Wade thinks the book Racism in a Racial Democracy was powerful because it addresses the problem of racism in Brazil under the ideology of racial equality. Wade commented that Twine gave representative everyday racism which was compelling and detailed. Twine also had the risk of falsely associating racial equality with racism. The book effectively reveals the problem that Brazilians deny the existence of racism with the premises of Brazil is a mixed race country and socioeconomic status was the main element that sets differences. Twine has successfully addressed racism as a problem in the Brazilian society when it was still a taboo. Twine made effective communications with the Afro-Brazilians through her interview questions, as she revealed Afro-Brazilians' perception in the community and their thoughts on racism. Twine tended to understand racism in Brazil from an American point of view, and showed Vasalians' false perceptions and unawareness of racism. Wade would like to hear more comments about the town of Vasalia in a bigger picture, and its comparison with Bahia, where the majority of the population was Afro-Brazilians.

=== Evandro Camara's Book Review ===
Review by Evandro Camara in the American Journal of Sociology 104 (1998): 911-913.

Camara reviewed Twine's Racism in a Racial Democracy and impressed by how Twine addressed racism and white supremacy in the book, which raised readers' awareness.
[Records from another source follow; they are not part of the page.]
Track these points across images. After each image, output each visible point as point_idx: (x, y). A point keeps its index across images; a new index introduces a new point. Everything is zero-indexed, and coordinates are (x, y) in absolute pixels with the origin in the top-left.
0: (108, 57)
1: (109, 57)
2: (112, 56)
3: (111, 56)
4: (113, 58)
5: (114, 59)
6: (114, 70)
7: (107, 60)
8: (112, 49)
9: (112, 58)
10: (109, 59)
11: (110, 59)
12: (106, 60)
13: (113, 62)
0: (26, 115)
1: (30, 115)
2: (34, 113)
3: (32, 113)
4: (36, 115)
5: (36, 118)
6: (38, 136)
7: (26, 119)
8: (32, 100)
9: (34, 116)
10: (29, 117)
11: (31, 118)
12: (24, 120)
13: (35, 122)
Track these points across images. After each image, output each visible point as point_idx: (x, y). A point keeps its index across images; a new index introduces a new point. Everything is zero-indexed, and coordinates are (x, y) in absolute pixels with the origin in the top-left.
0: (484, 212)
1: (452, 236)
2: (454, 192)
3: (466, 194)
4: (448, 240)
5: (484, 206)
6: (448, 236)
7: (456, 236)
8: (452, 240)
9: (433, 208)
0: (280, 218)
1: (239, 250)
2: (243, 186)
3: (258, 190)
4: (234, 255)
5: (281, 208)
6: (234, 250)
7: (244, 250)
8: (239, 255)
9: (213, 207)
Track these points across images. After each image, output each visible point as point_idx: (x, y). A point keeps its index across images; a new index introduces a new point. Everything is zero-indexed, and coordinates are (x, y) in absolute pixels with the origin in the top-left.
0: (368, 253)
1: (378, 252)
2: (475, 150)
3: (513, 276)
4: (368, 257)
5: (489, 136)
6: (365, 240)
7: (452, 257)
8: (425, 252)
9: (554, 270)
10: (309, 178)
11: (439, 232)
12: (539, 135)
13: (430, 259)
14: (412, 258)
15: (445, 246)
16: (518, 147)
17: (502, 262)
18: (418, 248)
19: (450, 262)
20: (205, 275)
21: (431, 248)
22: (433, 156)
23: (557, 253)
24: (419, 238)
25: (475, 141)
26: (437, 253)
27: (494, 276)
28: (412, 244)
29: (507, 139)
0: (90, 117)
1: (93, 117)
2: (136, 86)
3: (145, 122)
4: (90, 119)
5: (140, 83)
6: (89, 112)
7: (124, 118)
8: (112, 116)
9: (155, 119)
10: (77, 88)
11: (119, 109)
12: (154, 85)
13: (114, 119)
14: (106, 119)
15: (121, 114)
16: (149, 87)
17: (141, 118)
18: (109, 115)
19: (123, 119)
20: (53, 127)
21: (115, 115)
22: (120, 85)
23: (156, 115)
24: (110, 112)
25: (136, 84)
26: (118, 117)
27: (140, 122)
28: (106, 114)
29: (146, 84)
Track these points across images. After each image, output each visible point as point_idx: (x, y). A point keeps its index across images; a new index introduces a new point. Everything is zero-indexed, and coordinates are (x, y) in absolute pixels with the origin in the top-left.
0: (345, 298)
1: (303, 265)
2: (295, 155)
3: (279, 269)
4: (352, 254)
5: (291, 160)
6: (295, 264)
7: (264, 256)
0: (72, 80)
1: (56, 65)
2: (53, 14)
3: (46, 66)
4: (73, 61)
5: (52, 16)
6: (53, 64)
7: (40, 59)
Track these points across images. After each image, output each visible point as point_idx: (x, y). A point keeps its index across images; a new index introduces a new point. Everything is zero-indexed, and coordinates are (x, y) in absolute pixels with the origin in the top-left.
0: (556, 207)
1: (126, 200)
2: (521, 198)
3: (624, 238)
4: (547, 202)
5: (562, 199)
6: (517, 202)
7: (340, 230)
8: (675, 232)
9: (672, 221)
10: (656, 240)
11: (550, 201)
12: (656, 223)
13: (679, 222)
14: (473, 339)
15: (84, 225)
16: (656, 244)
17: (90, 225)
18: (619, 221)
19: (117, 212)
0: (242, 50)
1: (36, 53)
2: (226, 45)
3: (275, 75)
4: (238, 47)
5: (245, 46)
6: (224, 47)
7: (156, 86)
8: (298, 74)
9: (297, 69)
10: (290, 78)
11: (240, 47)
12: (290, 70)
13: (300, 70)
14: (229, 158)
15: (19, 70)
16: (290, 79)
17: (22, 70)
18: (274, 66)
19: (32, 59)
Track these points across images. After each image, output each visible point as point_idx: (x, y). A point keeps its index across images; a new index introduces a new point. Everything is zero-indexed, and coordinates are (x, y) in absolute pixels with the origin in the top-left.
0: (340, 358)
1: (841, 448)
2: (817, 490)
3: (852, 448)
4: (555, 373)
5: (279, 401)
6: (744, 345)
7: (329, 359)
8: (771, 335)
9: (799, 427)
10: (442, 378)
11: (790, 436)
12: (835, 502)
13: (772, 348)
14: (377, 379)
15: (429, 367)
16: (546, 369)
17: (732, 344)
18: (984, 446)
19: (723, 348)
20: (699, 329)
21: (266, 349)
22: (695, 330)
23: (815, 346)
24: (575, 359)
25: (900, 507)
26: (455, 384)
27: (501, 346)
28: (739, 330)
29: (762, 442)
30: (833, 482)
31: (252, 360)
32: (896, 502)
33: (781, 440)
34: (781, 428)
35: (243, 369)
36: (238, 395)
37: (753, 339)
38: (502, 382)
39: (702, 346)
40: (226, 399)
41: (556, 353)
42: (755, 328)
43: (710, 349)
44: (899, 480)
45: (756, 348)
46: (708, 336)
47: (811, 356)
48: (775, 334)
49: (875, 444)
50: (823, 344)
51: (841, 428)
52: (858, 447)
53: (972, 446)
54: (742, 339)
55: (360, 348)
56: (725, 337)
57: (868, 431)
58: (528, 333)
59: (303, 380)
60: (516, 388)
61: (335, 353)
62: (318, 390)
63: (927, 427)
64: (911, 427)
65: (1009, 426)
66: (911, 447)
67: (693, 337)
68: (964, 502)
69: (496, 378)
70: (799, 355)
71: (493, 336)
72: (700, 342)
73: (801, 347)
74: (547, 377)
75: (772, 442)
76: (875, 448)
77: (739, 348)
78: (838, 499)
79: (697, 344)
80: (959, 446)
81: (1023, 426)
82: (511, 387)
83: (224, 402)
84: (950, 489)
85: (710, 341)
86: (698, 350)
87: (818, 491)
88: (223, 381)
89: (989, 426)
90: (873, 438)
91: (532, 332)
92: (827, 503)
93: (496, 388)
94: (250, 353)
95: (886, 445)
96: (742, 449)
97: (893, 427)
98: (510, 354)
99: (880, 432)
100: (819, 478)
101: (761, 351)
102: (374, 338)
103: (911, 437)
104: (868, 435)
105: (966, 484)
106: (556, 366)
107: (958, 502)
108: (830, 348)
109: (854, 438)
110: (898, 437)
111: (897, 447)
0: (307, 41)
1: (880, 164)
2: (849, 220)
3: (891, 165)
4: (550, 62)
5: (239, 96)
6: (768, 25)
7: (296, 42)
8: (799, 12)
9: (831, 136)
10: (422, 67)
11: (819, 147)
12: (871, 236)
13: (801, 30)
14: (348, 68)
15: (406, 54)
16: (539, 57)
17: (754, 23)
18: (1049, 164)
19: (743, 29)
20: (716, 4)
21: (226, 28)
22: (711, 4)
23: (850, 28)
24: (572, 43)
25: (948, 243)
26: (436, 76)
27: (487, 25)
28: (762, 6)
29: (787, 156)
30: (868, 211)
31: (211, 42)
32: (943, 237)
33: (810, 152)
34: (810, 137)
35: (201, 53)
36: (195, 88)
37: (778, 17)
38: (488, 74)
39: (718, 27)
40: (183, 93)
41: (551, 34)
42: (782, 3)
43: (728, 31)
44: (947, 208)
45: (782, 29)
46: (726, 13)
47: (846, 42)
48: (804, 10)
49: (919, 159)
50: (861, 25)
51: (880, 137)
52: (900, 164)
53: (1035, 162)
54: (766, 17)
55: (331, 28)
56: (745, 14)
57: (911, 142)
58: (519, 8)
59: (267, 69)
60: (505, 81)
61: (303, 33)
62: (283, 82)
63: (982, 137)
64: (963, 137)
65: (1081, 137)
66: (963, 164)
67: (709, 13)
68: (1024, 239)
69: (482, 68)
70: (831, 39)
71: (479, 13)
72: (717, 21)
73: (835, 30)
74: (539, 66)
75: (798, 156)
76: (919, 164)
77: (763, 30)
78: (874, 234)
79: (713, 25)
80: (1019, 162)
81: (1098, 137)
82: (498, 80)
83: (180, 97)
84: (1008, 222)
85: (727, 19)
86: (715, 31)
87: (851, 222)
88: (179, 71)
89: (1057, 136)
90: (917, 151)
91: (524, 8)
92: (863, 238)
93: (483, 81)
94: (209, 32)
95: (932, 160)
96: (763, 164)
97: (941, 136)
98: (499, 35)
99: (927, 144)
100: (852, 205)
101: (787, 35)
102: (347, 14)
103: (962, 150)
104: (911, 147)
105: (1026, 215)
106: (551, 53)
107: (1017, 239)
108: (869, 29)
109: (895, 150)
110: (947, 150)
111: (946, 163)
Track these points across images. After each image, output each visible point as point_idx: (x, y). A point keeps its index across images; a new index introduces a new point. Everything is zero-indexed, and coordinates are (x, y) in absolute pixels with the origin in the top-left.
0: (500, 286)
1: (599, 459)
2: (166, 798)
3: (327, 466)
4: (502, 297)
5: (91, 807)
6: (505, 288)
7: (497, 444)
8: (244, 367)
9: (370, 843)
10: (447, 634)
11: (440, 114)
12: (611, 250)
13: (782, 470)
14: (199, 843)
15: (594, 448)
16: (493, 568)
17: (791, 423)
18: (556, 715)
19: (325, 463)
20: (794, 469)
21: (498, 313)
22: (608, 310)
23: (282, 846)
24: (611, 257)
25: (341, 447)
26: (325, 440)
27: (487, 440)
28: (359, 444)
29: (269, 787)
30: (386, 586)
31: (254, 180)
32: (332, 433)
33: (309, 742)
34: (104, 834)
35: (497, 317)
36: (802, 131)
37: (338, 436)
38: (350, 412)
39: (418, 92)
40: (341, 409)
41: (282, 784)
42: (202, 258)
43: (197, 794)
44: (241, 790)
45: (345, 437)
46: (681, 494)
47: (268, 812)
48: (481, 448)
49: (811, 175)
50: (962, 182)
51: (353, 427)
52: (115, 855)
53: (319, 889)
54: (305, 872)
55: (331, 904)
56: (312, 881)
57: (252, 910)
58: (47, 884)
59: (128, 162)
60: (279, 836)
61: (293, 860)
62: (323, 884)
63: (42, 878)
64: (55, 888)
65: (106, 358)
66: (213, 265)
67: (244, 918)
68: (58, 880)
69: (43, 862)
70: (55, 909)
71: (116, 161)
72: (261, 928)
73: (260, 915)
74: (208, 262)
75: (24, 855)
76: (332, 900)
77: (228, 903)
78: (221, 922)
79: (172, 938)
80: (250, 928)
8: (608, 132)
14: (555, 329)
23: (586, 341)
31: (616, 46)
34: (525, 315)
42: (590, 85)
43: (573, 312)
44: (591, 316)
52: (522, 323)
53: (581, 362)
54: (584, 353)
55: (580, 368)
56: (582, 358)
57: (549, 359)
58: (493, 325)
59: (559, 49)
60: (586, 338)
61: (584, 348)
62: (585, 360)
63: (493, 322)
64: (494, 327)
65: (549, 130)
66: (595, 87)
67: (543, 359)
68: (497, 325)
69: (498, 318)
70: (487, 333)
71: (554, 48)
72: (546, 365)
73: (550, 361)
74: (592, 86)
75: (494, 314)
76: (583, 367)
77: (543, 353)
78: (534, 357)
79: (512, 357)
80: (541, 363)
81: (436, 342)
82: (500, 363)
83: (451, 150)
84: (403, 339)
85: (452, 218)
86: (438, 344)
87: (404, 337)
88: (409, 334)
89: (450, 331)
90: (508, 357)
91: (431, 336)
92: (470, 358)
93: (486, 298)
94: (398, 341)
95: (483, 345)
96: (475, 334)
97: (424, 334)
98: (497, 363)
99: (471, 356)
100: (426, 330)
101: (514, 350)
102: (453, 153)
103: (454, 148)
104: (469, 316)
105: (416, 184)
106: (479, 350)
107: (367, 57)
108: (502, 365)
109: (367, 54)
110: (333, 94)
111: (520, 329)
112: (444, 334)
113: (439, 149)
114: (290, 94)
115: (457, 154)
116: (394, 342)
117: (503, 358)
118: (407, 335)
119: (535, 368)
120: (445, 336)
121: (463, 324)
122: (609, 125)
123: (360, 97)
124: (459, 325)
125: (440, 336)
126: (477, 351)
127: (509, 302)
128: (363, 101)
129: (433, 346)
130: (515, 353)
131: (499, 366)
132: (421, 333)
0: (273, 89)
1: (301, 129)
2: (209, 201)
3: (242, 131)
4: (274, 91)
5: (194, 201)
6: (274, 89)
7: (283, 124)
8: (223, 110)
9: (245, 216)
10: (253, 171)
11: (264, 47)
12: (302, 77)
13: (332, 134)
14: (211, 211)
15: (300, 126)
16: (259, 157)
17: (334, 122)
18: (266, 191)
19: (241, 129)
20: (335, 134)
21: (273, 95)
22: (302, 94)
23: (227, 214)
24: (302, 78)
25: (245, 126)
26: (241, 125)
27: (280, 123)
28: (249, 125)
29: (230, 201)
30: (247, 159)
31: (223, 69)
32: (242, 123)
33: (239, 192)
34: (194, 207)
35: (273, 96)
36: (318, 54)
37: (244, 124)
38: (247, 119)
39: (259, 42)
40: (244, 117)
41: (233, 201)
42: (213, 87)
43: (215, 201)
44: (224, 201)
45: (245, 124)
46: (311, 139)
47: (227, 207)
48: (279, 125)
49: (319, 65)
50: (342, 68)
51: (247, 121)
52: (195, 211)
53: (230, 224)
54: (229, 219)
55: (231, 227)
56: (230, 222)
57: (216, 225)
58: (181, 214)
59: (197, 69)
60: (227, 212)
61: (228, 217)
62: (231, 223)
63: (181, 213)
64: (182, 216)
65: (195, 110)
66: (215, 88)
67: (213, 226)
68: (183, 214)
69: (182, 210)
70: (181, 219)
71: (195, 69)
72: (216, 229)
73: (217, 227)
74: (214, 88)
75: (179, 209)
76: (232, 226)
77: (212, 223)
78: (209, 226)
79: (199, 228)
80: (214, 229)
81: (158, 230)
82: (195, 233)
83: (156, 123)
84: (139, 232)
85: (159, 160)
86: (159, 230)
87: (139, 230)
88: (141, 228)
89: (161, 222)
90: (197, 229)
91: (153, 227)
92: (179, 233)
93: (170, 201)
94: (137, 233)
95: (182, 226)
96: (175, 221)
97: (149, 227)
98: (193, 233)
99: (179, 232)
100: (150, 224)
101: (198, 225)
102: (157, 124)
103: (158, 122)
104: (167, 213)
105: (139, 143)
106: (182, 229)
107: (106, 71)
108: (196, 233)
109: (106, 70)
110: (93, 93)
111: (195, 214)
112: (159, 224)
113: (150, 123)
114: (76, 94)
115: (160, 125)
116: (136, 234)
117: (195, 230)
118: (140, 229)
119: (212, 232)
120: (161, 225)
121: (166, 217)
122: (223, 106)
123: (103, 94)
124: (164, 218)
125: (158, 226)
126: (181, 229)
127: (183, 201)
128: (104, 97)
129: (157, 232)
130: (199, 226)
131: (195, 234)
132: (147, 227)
However, Camara thought that the work displayed "the familiar sins of the revisionist scholarship." White supremacy was not only a problem exist in Brazil, but it generally exists in the Western society. Camara suggested that Twine should go on to identify particular aspects of the race problem across Brazil instead of narrowing in Vasalia, Rio de Janeiro. While the book was addressing the problem of racism under white supremacy, Twine also portrayed a dual society in Brazil, which is made up of whites and non-whites with the ideology of whitening into one entity. Camara also thought that the book should not simply generalize all the social problems into racism, as some might be related to socioeconomic status. From Camara's perspective, Brazil from the book would be just a country that resembles the US.

=== Bonilla-Silva's Book Review ===
Review by Eduardo Bonilla-Silva NACLA Report on the Americas vol. 35 issue 6 (May/Jun2002): 60.

Racial problems brought attention to scholars, as in Latin America they stressed about their identity as a whole picture. Bonilla-Silva complimented that the book was an advancement on the literature on race in Latin America. Bonilla-Silva thought that Twine had successfully addressed the race issues in Brazil, as Brazil portrayed an ideal image of race equality and inequalities were led by class differences. Twine had effectively provided how Afro-Brazilians thought about race in their daily life, which offered an insight of the problem on racism in a racial democracy background. Bonila-Silva thought that the book lacked a theory on stratification in Brazil. Bonilla-Silva recommended people to read the book as the book would be a powerful source of information to look deeply into Latin America's racial inequalities.